Dan Steinberg: Honestly, this isn’t going to be juicy for you, but I think no one really knows [that I’m blogging]. I’ve tried to explain to people that I’m writing for the Web site. I don’t even use the word blog because … a lot of European people I’ve talked to have no idea what a blog is. I don’t say I’m blogging, I tell people I’m writing exclusively for the Internet and they understand “Washingtonpost.com.”
I’m not sure everyone understands what I’m doing. If they did understand maybe there wouldn’t be any respect. I just have a press pass that says, “Dan Steinberg, Washington Post” and I think the Washington Post gets me respect regardless of what it is exactly that I’m doing.
LCB: Well, you’ve been embraced by the cool kids in the blogosphere. Gawker linked to your blog, saying that reading it is “like watching a monkey throw feces at the head zookeeper,” and noting your “insanity.” Deadspin called yours a “ridiculous Olympic blog … which is so consistently entertaining and bizarre that we think it might be making us insane.” Is this the tone you were going for — insane/bizarre?
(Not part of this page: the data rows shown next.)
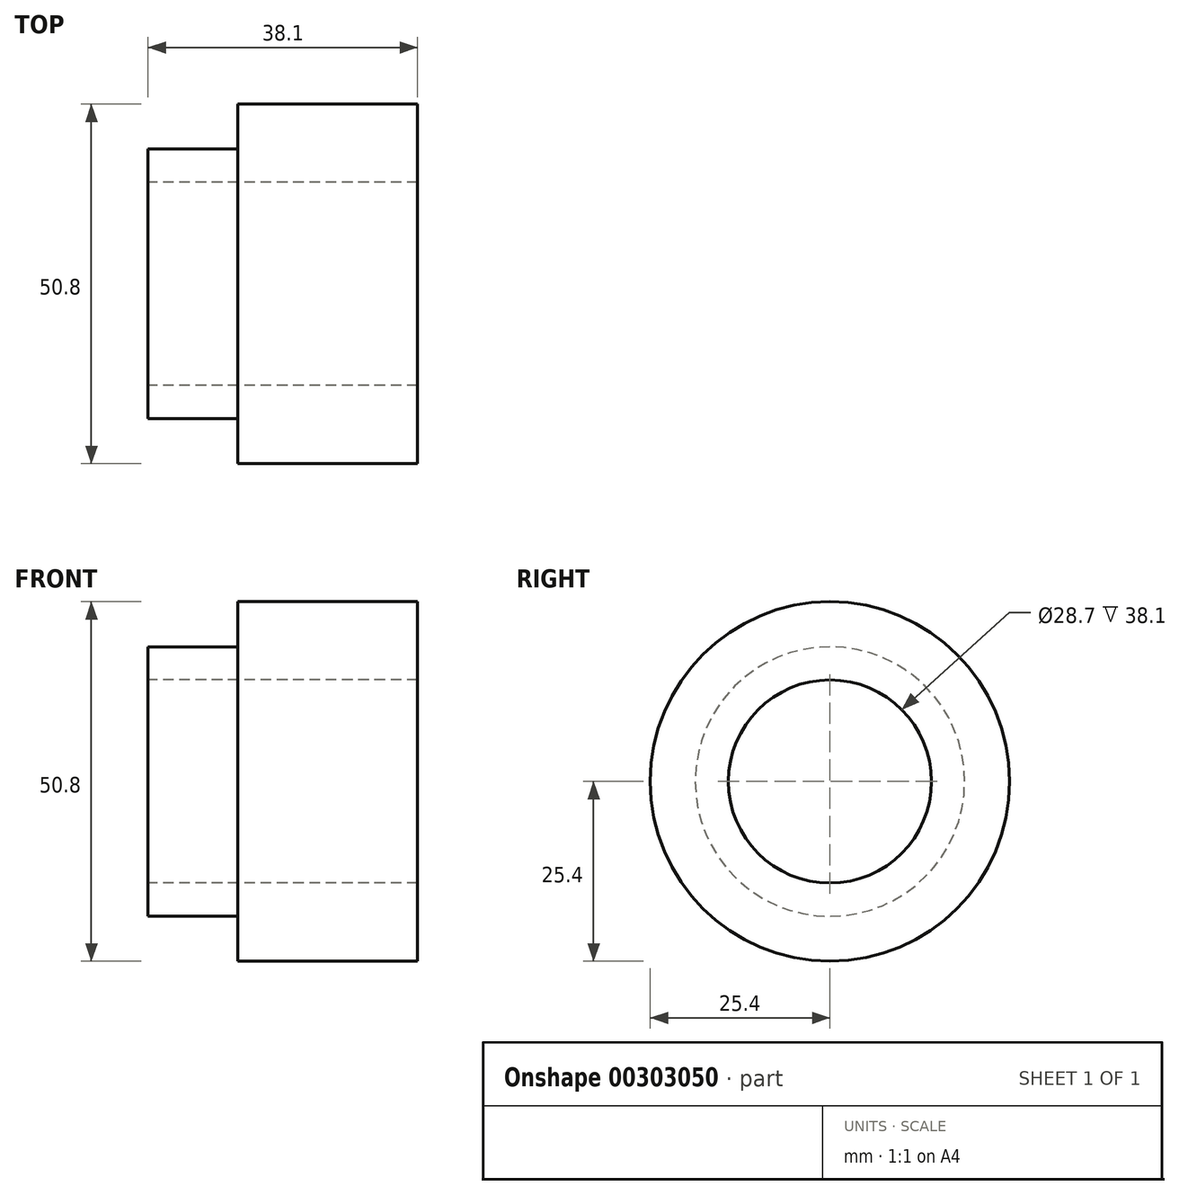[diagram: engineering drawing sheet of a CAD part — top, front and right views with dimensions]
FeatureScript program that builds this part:
annotation { "Feature Type Name" : "Feature", "Feature Type Description" : "" }
export const myFeature = defineFeature(function(context is Context, id is Id, definition is map)
    precondition{}
    {
        {
            var Q0;
            Q0=qCreatedBy(makeId("Front.planeOp"),FACE);
            var sketch = newSketch(context, id + "F0", { "sketchPlane" : qUnion([Q0])});
            skLineSegment(sketch, "E0", {"start": v(-19.05, 19.04) * mm, "end": v(-19.05, -19.04) * mm});
            skLineSegment(sketch, "E1", {"start": v(19.05, 25.4) * mm, "end": v(19.05, -25.4) * mm});
            skLineSegment(sketch, "E2", {"start": v(19.05, 25.4) * mm, "end": v(-6.35, 25.4) * mm});
            skLineSegment(sketch, "E3", {"start": v(19.05, -25.4) * mm, "end": v(-6.35, -25.4) * mm});
            skLineSegment(sketch, "E4", {"start": v(-19.05, 19.04) * mm, "end": v(-6.35, 19.04) * mm});
            skLineSegment(sketch, "E5", {"start": v(-6.35, 25.4) * mm, "end": v(-6.35, 19.04) * mm});
            skLineSegment(sketch, "E6", {"start": v(-19.05, -19.04) * mm, "end": v(-6.35, -19.04) * mm});
            skLineSegment(sketch, "E7", {"start": v(-6.35, -19.04) * mm, "end": v(-6.35, -25.4) * mm});
            skLineSegment(sketch, "E8", {"start": v(-19.05, 14.35) * mm, "end": v(19.05, 14.35) * mm});
            skLineSegment(sketch, "E9", {"start": v(-19.05, -14.35) * mm, "end": v(19.05, -14.35) * mm});
            skLineSegment(sketch, "E10", {"start": v(-35.87, 0) * mm, "end": v(41.92, 0) * mm, "construction": true});
            skSolve(sketch);
        }
        {
            var Q0;
            {var subQ1=sQuery(id+"F0.wireOp",EDGE,"E2");Q0=makeQuery(id+"F0.imprint","IMPRINT",FACE,{"disambiguationData":[TD([[makeQuery(id+"F0.imprint","IMPRINT",EDGE,{"derivedFrom":subQ1}),1.0]])]});}
            var Q1;
            Q1=sQuery(id+"F0.wireOp",EDGE,"E10");
            revolve(context, id + "F1", {"entities" : qUnion([Q0]), "axis" : qUnion([Q1]), "revolveType" : RevolveType.FULL});
        }
    });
DS: I guess I sort of recognize that now but no, not exactly. I didn’t really have a tone in mind when I came here at all. I’ve done this [blogging] a couple of times before for the Post for different sporting events and I would say it’s always a similar tone. I’ve never blogged this long, always just one or two days at a time. I was always trying to be a little bit smart-alecky while at the same time telling people something that they might not already know about the sporting event. I wasn’t trying to throw feces at anyone. I guess that’s fine if that’s how it turned out. I don’t even know what that means — I mean, do you think I’m throwing feces?
LCB: I don’t know what it means, either, but they say no publicity is bad publicity. You got linked.
DS: Definitely. I have no complaints about that. I just wasn’t sure exactly what “throwing feces” meant.
LCB: What have you learned about your profession and/or your colleagues during your time in Turin — perhaps something that surprised you or shocked you, even? And, what is the scariest thing you’ve seen in the Media Center?
DS: It’s a lot less formal here after events. At American events, they put [press] at tables and everyone sits around and asks questions, and here it’s a lot more grabbing at people. This feels less like a sports event than most of the things I’ve covered. Half of the time I’m running around the streets doing things. I think I’ve been to three sporting events so far in eight days or something like that.
I’m so glad I’m doing what I’m doing. The [print reporters] will cover an event that goes on in the morning over here and maybe their story gets on the Web that night. For me, it’s kind of instant gratification. I wouldn’t really want to trade with my colleagues.
LCB: Seen anything scary in Media Center?
LCB: Or, how would you describe the vibe in the Media Center?